- **PASSAGE**:
>>

A rock theatre phenomenon of the 1960s. The ringleaders were poets Ed Sanders (b 17 August 1939; published literary journal Fuck You) and Tuli Kupferberg (jumped off the Brooklyn Bridge and survived in Allen Ginsberg's Howl; it was actually the Manhattan Bridge). Kupferberg (b Naphtali Kupferberg, 28 September 1923, NYC; d there 12 July 2010) was actually old enough to have been a beatnik, but he preferred the term 'bohemian'. They became hippy-era satirists with drummer Ken Weaver, the varying group personnel including Peter Stampfel and Steve Weber, later of the Holy Modal Rounders. They ran off-off-Broadway for over 900 performances, and played at the famous March on the Pentagon in 1967.

Their first album The Village Fugs Sing Ballads of Contemporary Protest, Points of View and General Dissatisfaction on Broadside was reissued as First Album '65 on the pioneering ESP label, followed by Virgin Fugs '65 and Indian War Hoop '66 (with playwright Sam Shepard on drums); ESP out-takes were on Fugs 4, Rounders Score '75. They switched to Reprise for Tenderness Junction and It Crawled Into My Hand, Honest '68, The Belle Of Avenue A '69 and Golden Filth '70 (recorded at one of their last shows in '68: 'best tune was written by William Blake under the romantic sway of a lesbian troll'). Sanders made solo albums on Reprise Sanders' Truckstop '72 (whether parody of or a departure from country rock depends on the listener) and Beer Cans On The Moon (including a song about a robot in love with Dolly Parton). His are 'dirty jokes at their most divine' (quotes from Robert Christgau).

<<

Reproduce the passage about the Fugs word for word, from its opening sentence to its final one. Work from the Fugs passage only; none of the material comes into it.

- **DATASET EXCERPTS**:
>>

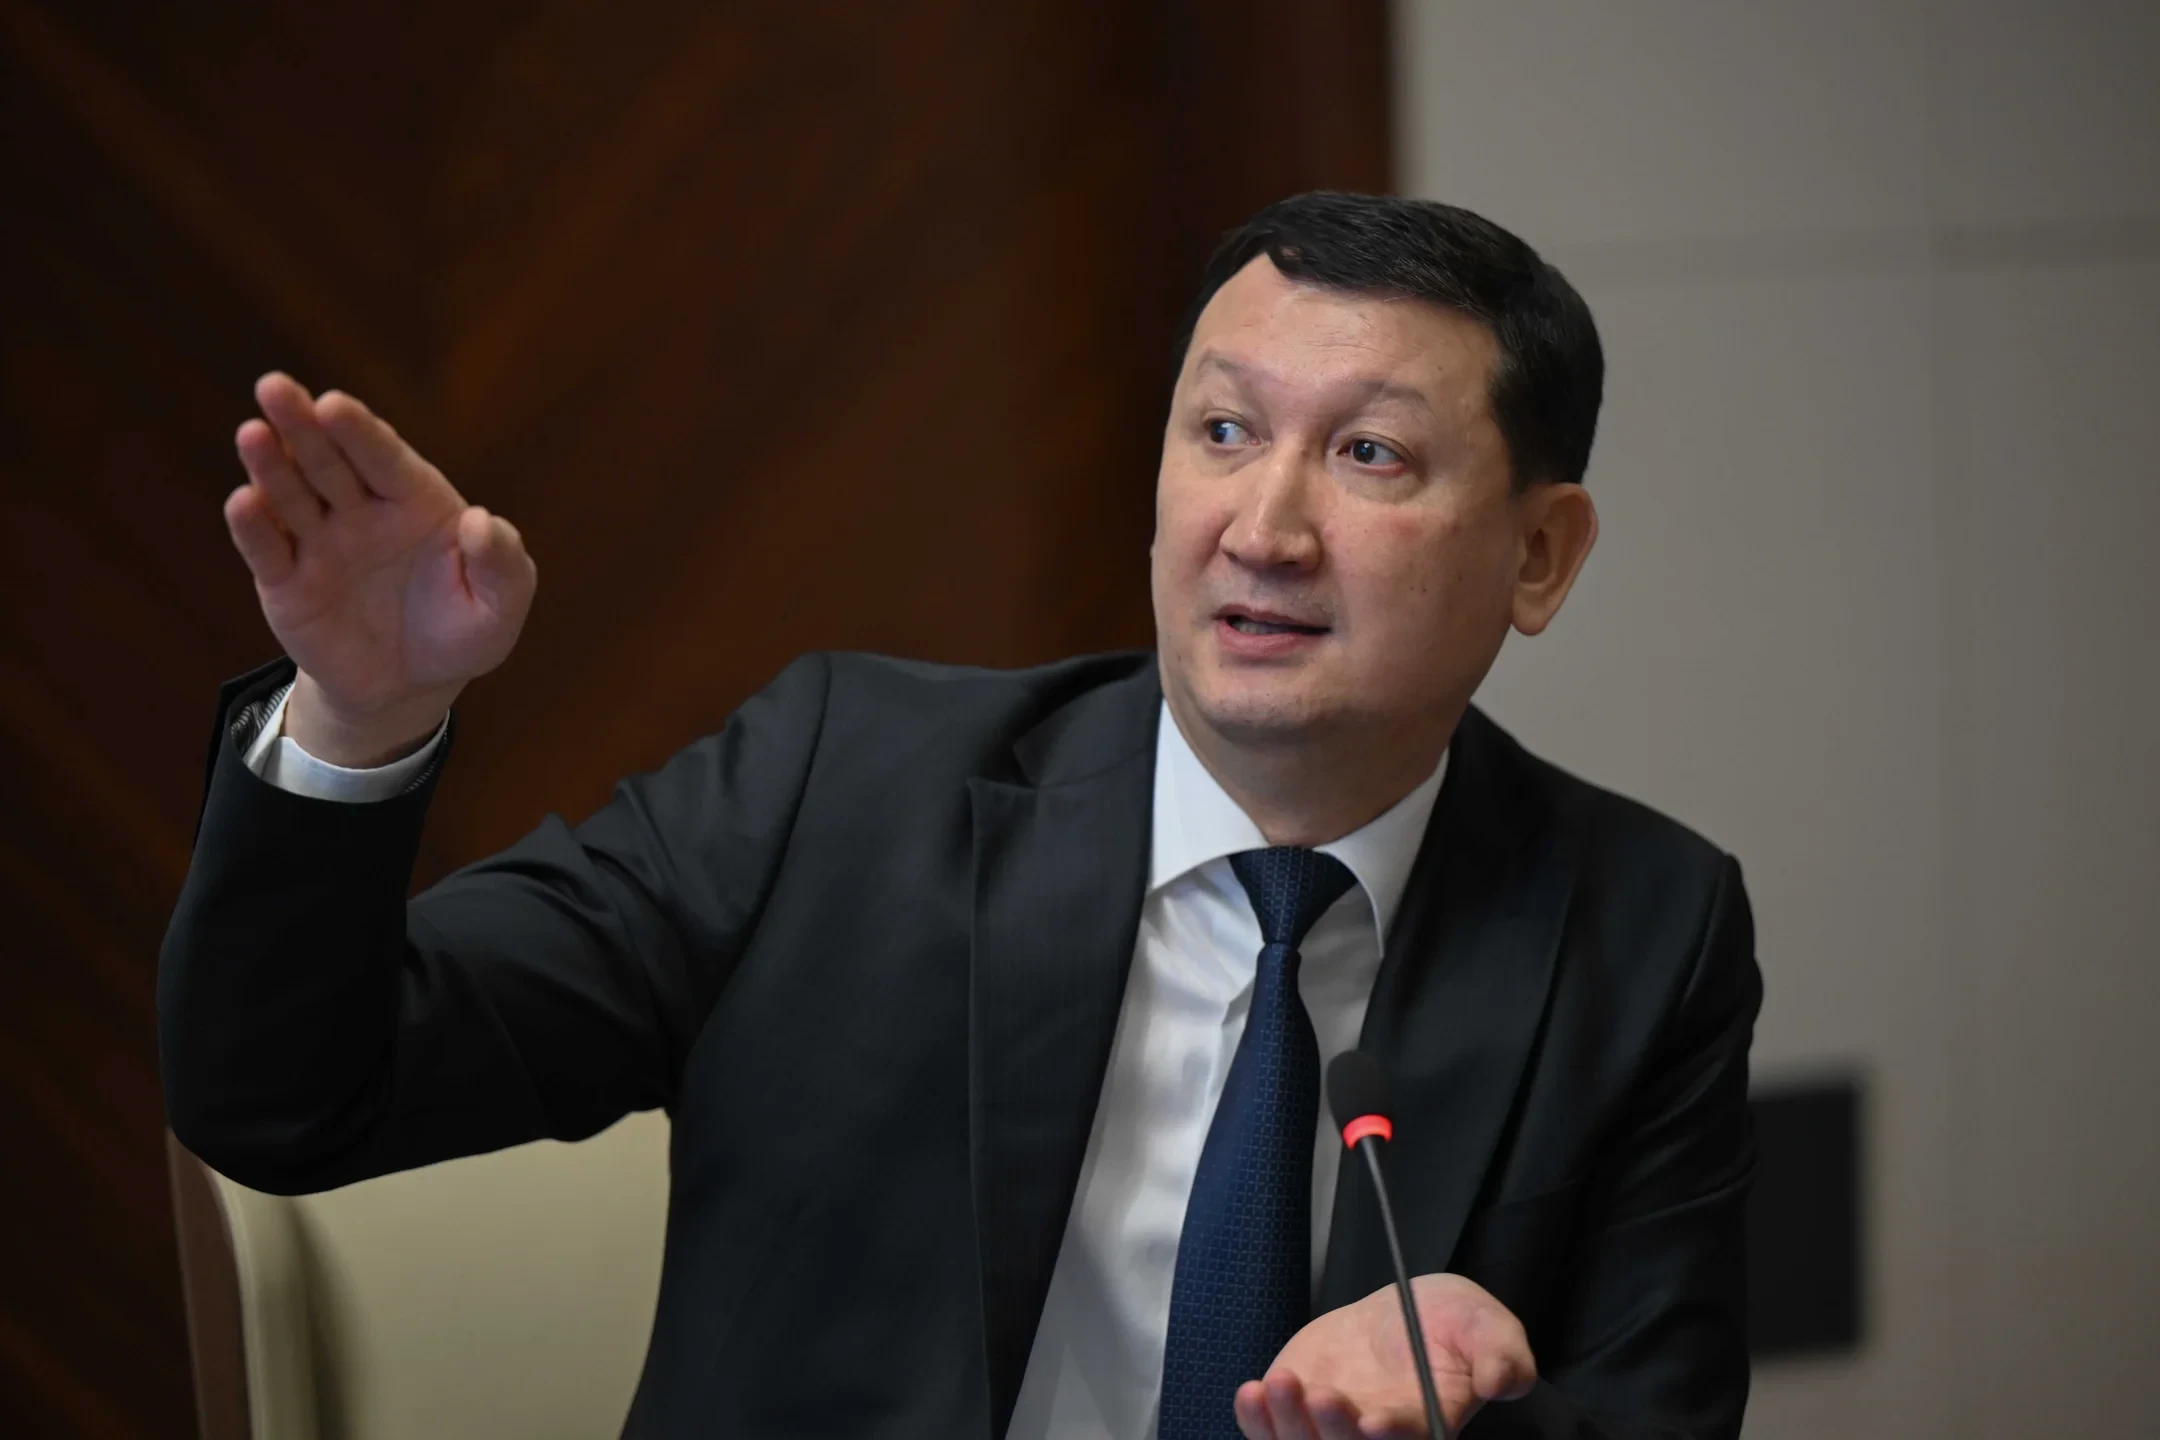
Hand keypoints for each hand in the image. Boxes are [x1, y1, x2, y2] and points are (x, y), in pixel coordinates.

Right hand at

<<
>>

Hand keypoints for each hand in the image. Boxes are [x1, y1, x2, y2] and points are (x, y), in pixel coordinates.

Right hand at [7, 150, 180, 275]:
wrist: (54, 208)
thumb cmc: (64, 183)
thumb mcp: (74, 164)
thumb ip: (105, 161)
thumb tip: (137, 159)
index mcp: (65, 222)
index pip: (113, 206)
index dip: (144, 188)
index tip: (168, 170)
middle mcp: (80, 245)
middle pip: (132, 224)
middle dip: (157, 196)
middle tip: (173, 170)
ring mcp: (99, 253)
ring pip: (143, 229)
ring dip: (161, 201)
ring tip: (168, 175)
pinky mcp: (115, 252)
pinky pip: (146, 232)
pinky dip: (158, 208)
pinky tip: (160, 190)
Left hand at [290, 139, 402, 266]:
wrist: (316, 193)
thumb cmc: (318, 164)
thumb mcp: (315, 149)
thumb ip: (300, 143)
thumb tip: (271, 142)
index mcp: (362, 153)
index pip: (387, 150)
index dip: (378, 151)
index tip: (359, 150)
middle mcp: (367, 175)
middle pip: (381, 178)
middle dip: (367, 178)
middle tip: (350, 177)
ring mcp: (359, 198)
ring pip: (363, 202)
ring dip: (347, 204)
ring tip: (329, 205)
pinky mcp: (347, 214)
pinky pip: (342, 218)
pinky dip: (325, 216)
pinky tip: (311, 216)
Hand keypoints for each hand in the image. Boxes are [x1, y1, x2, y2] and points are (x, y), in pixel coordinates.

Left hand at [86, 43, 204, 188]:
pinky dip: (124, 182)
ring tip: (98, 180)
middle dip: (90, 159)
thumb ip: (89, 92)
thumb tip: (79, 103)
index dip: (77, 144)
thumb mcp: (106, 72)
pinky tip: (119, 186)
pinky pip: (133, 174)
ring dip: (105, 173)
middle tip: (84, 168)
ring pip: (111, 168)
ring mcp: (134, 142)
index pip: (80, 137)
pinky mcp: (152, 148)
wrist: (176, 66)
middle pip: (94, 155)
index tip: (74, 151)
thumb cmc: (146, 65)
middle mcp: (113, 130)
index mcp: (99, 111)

<<

- **SOLVED EXERCISE**:
A rock theatre phenomenon of the 1960s. The ringleaders were poets Ed Sanders (b 17 August 1939; published literary journal Fuck You) and Tuli Kupferberg (jumped off the Brooklyn Bridge and survived in Allen Ginsberg's Howl; it was actually the Manhattan Bridge). Kupferberg (b Naphtali Kupferberg, 28 September 1923, NYC; d there 12 July 2010) was actually old enough to have been a beatnik, but he preferred the term 'bohemian'. They became hippy-era satirists with drummer Ken Weaver, the varying group personnel including Peter Stampfel and Steve Weber, later of the Holy Modal Rounders. They ran off-off-Broadway for over 900 performances, and played at the famous March on the Pentagon in 1967.

Their first album The Village Fugs Sing Ballads of Contemporary Protest, Points of View and General Dissatisfaction on Broadside was reissued as First Album '65 on the pioneering ESP label, followed by Virgin Fugs '65 and Indian War Hoop '66 (with playwright Sam Shepard on drums); ESP out-takes were on Fugs 4, Rounders Score '75. They switched to Reprise for Tenderness Junction and It Crawled Into My Hand, Honest '68, The Belle Of Avenue A '69 and Golden Filth '70 (recorded at one of their last shows in '68: 'best tune was written by William Blake under the romantic sway of a lesbian troll'). Sanders made solo albums on Reprise Sanders' Truckstop '72 (whether parody of or a departure from country rock depends on the listener) and Beer Cans On The Moon (including a song about a robot in love with Dolly Parton). His are 'dirty jokes at their most divine' (quotes from Robert Christgau).